EXERCISE INSTRUCTIONS
What you return should be the lines of the data containing "female", each in full.

RECORDED DATA
^^^^^^^^
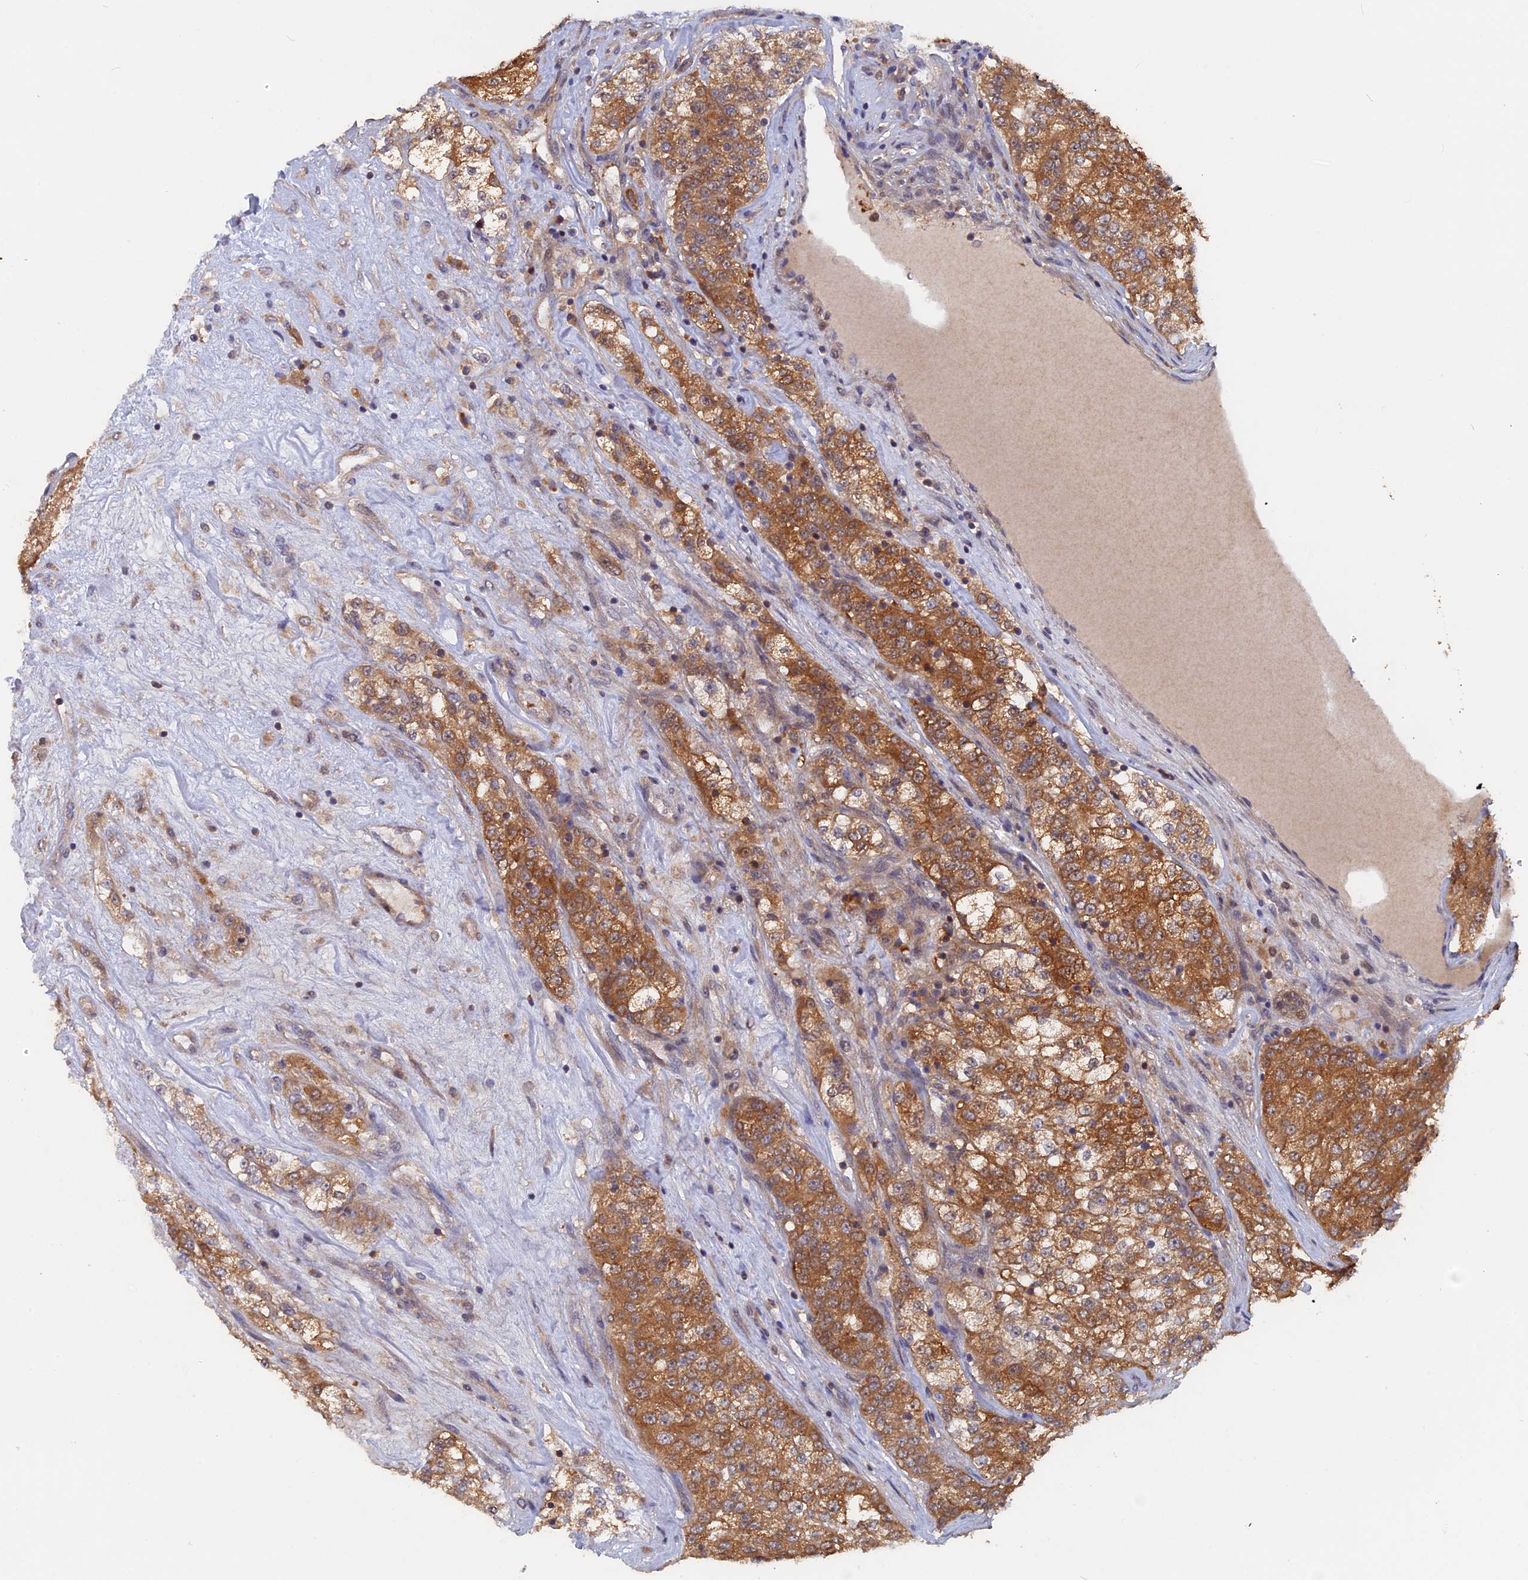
{"staining": {"intensity": "moderate", "quantity": ">75%", "location": "cytoplasmic/membranous"}, "tissue": "renal cancer", "cell_type": "Tumor cells", "image_type": "cancer", "snomed": [{"axis": "morphology", "description": "Adenocarcinoma, NOS"}, {"axis": "topography", "description": "Kidney"}], "caption": "Renal cancer (adenocarcinoma) stained with DAB (3,3'-diaminobenzidine) immunohistochemistry exhibits medium levels of moderate cytoplasmic/membranous staining in about >75% of tumor cells. Using DAB (3,3'-diaminobenzidine) (brown) and hematoxylin (blue) stains, captured at high magnification using brightfield microscopy.", "gene": "BLVRA", "patient": {"sex": "female", "age": 63}}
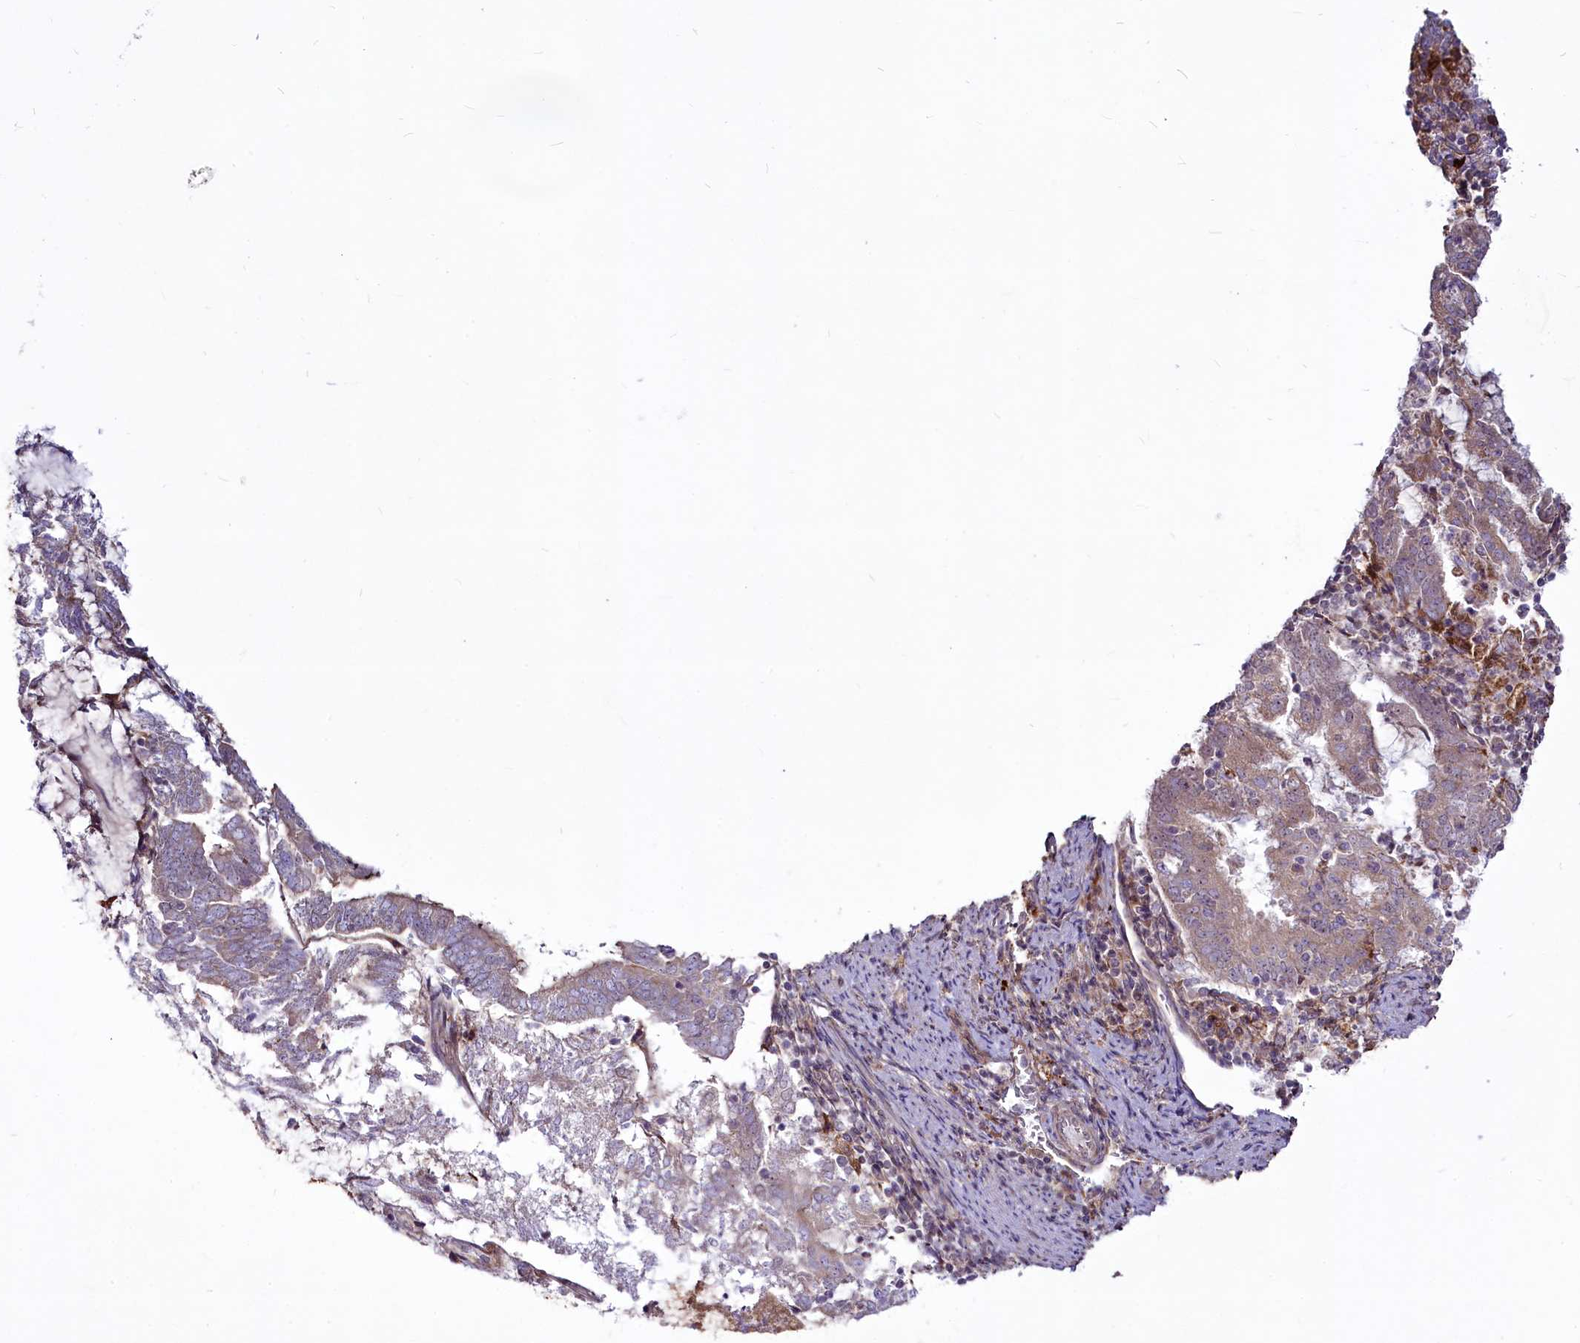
{"staining": {"intensity": "negative", "quantity": "none", "location": "none"}, "tissue": "endometrial cancer", "cell_type": "Tumor cells", "image_type": "cancer", "snomed": [{"axis": "morphology", "description": "Adenocarcinoma, NOS"}, {"axis": "topography", "description": "Endometrium"}], "caption": "Human endometrial cancer stained for a protein using immunohistochemistry (IHC) exhibits no positivity in tumor cells.", "gene": "RSBN1", "patient": {"sex": "female", "age": 80}}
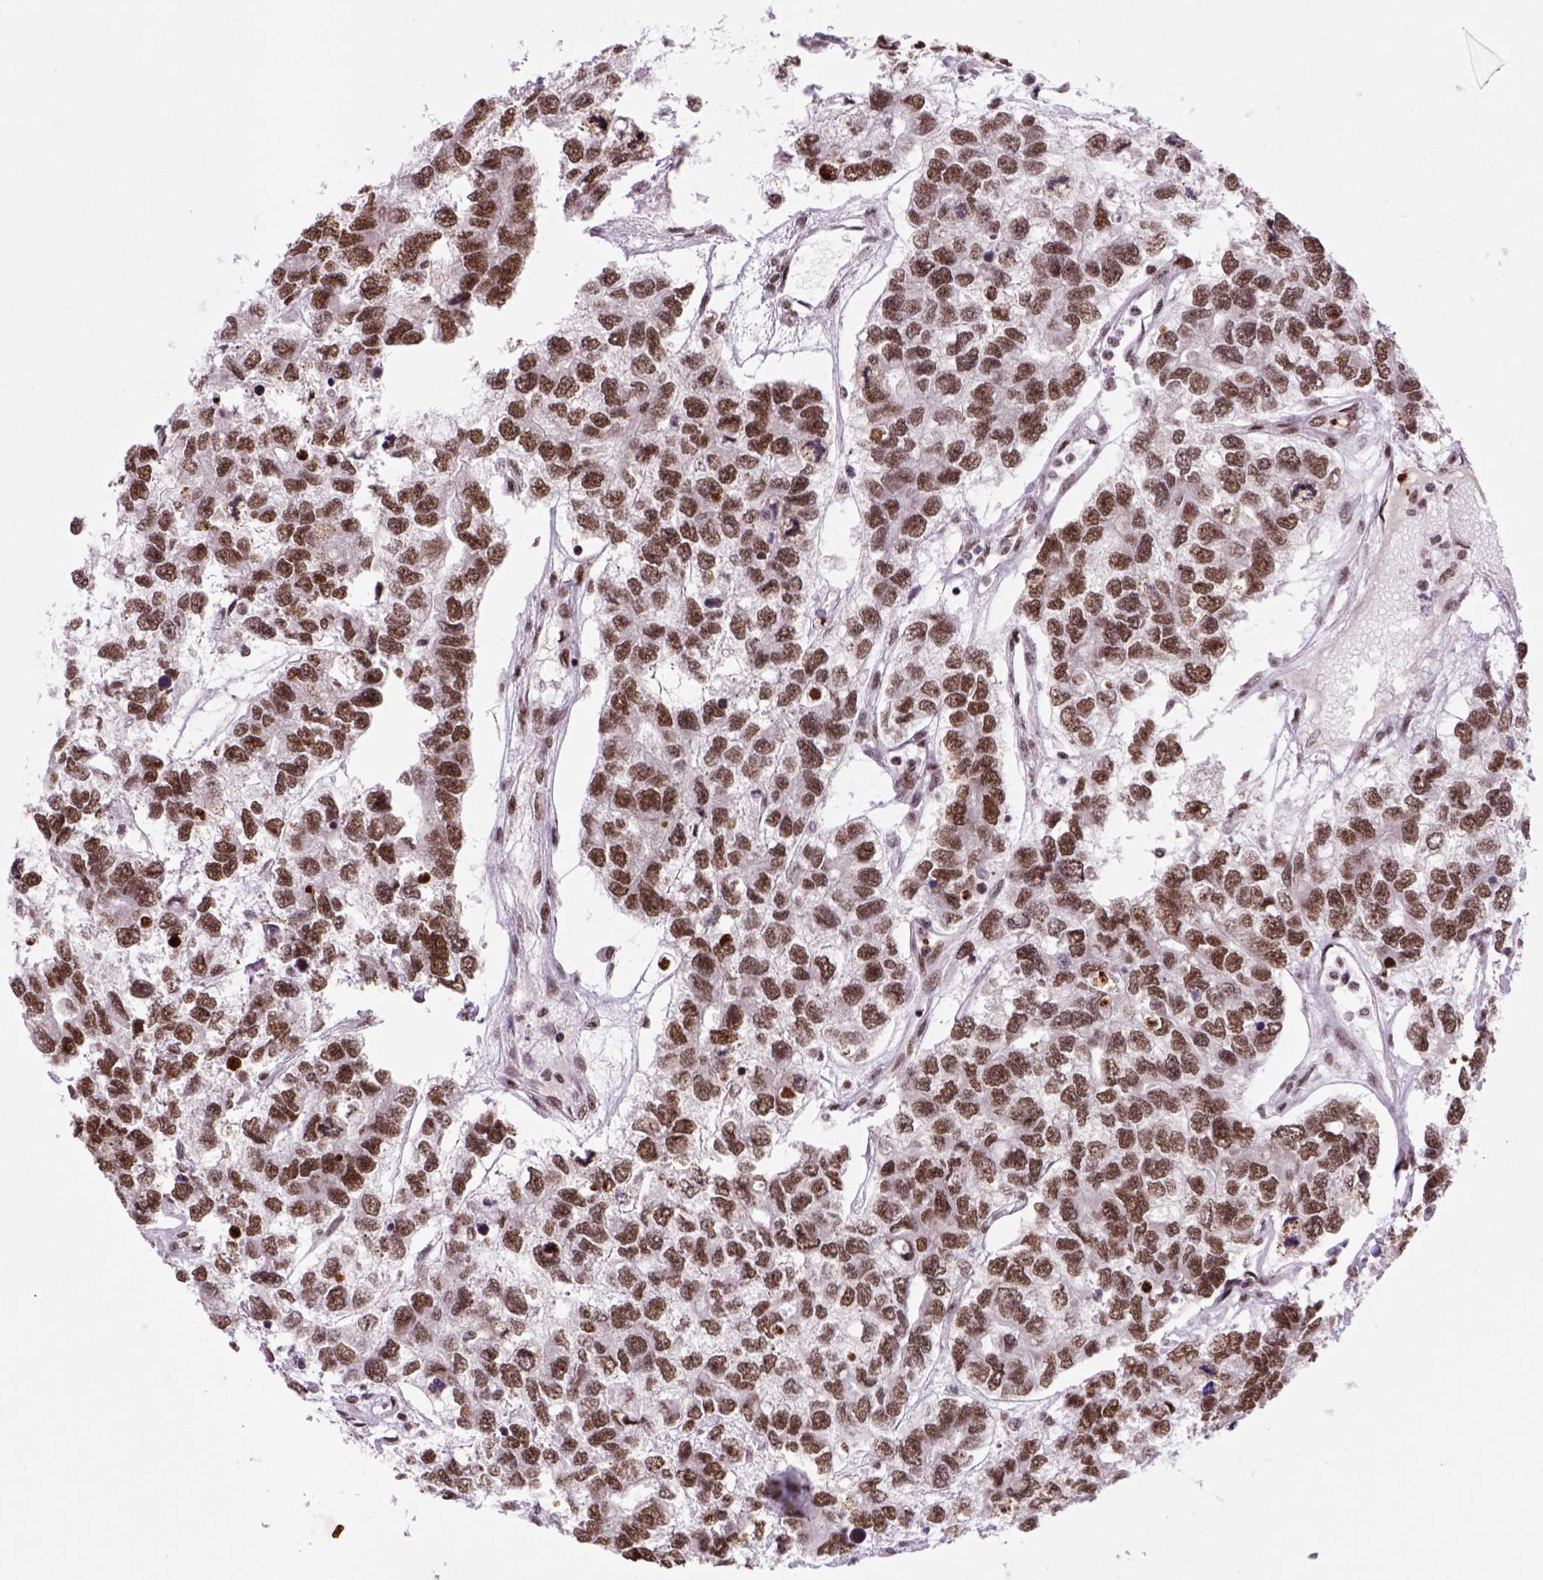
{"staining": {"intensity": "strong", "quantity": ">75%", "location": "nuclear"}, "tissue": "testis cancer", "cell_type": "Tumor cells", "image_type": "cancer", "snomed": [{"axis": "morphology", "description": "Seminoma, NOS"}, {"axis": "topography", "description": "Testis"}], "caption": "IHC of human testis cancer (seminoma) shows high levels of strong nuclear positivity in approximately >75% of tumor cells. (brown staining indicates protein expression, while blue staining denotes nuclei).", "gene": "NSMCE2", "patient": {"sex": "male", "age": 52}}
^^^^^^^^
RESPONSE AREA
{"staining": {"intensity": "moderate", "quantity": ">75%", "location": "cytoplasmic/membranous"}, "tissue": "renal cancer", "cell_type": "Tumor cells", "image_type": "cancer", "snomed": [{"axis": "morphology", "description": "Adenocarcinoma, NOS"}, {"axis": "topography", "description": "Kidney"}], "caption": "Renal cancer (adenocarcinoma) stained with DAB (3,3'-diaminobenzidine) immunohistochemistry exhibits medium levels of moderate cytoplasmic/membranous staining in about >75% of tumor cells. Using DAB (3,3'-diaminobenzidine) (brown) and hematoxylin (blue) stains, captured at high magnification using brightfield microscopy.", "gene": "BLVRA", "patient": {"sex": "female", "age": 63}}
{"staining": {"intensity": "negative", "quantity": "none", "location": "none"}, "tissue": "endometrial cancer", "cell_type": "Tumor cells", "image_type": "cancer", "snomed": [{"axis": "morphology", "description": "Adenocarcinoma, NOS"}, {"axis": "topography", "description": "Endometrium"}], "caption": "Human endometrial cancer stained for a protein using immunohistochemistry (IHC) exhibits no positivity in tumor cells.", "gene": "RSBN1", "patient": {"sex": "female", "age": 80}}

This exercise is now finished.